Studio XX continues its residency program 2010-2011 by welcoming the artist Edith Normandeau from April 11 to June 3, 2011. Her residency work will be presented September 22, 2011 at the Wired Women Salon 85.
TITLE: « Audio/dislocation »
Constructing sound situations in a satellite era! “Audio/dislocation” is an interactive game that uses GPS to engage the listener’s body and hearing. Through her movements, the listener triggers geographically referenced sound tracks. Four scenarios, each differently composed and narrated, can be activated, as well as associated sound excerpts – fragmented and distributed in the area to create short term redundancies or ‘mises en abyme’ (loops, flashes, jingles, rhythms) and experiential challenges. Based on Studio XX’s Matricules sound archives, “Audio/dislocation” presents an electronic, immersive, unpredictable and liberating fragmentation at Lafontaine Park. Sensors linked to an Arduino platform will mix the sound files live according to the park’s environmental elements, such as brightness, temperature, altitude and sound intensity. In each listening situation, doubling back to rehear a sound excerpt is always possible; a new direction produces a change in the sound track associated between two geographic points, towards a tree, around a belvedere or along a footpath. The scenarios and compositions unfold depending on the listener’s path. Edith Normandeau’s Audio/dislocation is being developed during an artist residency at Studio XX in collaboration with the Audiotopie collective, namely David Martin, who will be undertaking an artist residency at Perte de Signal for this same project. Edith Normandeau wishes to thank the Canada Council for the Arts for their financial support for the “Audio/dislocation” project.

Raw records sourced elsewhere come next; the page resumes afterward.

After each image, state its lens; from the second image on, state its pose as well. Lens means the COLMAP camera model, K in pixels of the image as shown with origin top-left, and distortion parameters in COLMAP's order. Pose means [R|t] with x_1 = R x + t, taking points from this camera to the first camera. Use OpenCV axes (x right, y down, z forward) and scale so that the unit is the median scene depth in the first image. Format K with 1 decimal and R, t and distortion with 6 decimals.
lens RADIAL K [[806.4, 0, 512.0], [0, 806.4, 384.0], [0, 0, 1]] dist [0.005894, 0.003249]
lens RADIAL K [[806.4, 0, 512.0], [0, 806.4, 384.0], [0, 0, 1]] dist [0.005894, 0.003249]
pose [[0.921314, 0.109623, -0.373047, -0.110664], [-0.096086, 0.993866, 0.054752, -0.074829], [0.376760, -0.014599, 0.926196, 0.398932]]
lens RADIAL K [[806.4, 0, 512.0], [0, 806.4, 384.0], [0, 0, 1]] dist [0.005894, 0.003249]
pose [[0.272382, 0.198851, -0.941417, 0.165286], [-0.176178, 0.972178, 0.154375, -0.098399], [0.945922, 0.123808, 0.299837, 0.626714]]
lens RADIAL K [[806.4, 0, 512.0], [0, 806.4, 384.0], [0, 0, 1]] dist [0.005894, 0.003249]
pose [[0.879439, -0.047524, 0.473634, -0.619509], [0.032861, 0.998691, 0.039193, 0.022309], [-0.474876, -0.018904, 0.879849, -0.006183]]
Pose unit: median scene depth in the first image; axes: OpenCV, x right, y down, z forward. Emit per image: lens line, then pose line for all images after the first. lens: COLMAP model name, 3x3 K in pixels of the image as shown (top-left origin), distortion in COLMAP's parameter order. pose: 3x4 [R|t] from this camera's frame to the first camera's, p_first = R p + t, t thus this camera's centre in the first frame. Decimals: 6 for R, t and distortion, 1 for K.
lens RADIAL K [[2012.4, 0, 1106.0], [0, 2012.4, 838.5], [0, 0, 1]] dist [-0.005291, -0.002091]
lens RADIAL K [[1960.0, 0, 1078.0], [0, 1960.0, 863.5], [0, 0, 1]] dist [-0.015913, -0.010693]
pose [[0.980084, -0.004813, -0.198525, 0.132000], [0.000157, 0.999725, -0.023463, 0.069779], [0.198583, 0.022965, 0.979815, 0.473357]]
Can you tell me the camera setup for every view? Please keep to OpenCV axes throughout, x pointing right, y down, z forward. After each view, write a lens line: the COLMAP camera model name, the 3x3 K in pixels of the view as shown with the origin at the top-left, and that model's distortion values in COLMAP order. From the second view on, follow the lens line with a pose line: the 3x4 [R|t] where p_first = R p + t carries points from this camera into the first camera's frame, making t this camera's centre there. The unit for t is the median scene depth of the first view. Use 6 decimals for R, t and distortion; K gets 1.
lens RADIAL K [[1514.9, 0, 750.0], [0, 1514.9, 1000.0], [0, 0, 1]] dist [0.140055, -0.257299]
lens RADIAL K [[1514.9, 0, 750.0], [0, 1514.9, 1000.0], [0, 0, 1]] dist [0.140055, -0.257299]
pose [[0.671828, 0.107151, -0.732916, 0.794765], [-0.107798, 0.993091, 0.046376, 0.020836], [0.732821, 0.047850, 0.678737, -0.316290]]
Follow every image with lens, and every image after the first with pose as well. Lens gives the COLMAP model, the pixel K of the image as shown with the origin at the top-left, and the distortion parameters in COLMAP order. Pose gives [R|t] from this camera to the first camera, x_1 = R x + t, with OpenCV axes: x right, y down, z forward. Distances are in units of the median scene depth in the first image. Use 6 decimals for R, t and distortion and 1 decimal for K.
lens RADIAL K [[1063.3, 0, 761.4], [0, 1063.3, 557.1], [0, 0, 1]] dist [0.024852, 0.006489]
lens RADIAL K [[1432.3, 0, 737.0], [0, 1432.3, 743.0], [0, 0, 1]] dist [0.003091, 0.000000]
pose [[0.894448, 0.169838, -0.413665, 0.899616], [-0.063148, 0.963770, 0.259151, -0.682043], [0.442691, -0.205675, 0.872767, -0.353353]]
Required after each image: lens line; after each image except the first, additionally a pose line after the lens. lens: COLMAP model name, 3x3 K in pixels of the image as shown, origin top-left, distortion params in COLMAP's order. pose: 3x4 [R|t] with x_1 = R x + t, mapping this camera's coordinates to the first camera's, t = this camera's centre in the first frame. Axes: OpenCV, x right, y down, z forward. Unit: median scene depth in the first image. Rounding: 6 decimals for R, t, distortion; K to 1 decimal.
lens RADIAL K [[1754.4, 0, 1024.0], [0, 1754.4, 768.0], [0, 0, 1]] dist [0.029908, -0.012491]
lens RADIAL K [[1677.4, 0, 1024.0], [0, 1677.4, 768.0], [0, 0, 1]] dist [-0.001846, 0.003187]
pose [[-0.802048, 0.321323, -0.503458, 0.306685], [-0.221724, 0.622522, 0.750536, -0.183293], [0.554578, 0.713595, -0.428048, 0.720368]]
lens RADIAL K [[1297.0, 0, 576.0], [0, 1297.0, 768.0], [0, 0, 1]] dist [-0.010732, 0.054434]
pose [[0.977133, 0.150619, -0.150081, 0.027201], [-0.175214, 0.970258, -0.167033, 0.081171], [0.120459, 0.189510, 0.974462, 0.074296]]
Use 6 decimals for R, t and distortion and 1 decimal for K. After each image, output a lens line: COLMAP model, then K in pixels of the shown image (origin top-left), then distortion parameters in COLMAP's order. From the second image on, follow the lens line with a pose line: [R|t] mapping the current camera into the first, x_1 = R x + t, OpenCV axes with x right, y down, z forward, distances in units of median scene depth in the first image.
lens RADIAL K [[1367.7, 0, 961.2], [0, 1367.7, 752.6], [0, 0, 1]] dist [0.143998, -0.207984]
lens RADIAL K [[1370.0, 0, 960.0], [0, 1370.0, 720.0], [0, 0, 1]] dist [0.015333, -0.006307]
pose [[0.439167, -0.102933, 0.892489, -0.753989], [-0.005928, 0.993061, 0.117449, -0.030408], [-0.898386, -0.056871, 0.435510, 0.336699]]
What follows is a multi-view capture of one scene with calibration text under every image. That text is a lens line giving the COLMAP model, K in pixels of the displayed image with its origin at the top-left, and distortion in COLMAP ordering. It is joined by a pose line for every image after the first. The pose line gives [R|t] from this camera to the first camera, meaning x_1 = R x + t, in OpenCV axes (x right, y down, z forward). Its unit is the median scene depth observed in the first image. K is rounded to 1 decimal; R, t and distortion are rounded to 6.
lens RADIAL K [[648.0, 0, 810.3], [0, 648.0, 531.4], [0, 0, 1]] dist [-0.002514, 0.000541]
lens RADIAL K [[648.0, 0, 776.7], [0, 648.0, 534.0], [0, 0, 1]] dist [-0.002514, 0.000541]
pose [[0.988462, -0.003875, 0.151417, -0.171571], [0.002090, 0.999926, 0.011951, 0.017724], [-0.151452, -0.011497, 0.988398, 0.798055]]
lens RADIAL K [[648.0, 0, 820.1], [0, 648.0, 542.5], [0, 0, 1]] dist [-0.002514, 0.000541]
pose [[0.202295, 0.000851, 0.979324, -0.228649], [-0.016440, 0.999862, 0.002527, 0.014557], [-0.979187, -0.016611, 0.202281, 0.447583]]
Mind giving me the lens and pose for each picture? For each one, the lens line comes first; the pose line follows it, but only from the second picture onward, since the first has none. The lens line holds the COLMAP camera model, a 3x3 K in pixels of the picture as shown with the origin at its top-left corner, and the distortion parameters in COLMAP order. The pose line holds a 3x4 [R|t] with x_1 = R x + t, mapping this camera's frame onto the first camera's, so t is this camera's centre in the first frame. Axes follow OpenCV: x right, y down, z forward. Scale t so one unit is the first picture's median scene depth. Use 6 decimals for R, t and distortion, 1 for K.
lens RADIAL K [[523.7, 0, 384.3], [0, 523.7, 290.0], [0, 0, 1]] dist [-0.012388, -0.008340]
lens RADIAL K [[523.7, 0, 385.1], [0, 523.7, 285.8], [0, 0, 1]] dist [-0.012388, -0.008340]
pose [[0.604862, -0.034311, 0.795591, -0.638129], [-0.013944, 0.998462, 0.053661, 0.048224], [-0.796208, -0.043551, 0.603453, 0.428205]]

Biography: Edith Normandeau, M.A.Sc. Urban Planning
Media Artist, landscape architect
After receiving a BFA from the Université du Québec à Montréal in 2000 and a certificate in urban planning management from CNAM, Paris, in 2002, Edith Normandeau has collaborated with artist Julie Dallaire, exhibiting photography and video projects together in France and in Quebec from 1999 to 2003. She was Project Coordinator at Caserne Éphémère in France, and during the same period put into place the Ma ville, un réseau project as well as an Espace Culture Multimédias conference. Edith Normandeau is specialized in acoustic ecology, obtaining a Masters in Urban Planning, landscape option, at the Université de Montréal in 2008 and a Masters of Advanced Studies from the Centre for research on sonic space & urban environment in Grenoble, France in 2004. She also worked as Mario Côté’s research assistant for Arc-Phono, Hexagram’s sound archiving project, from 2004 to 2008. Normandeau is co-founder of Audiotopie, an artist collective that produces audio and video guides to the city since 2009, putting forth media, mobility and experience design. Her role within the collective primarily consists of narration development and the global production of the audio guides (www.audiotopie.org). Concurrently to developing audio guides, she was also a teaching assistant for the School of Landscape Architecture at the Université de Montréal in 2010-2011. Audiotopie projects have been presented in collaboration with Dare Dare, Studio XX, Péristyle Nomade, Conscience urbaine, Praxis art actuel and Agence Topo.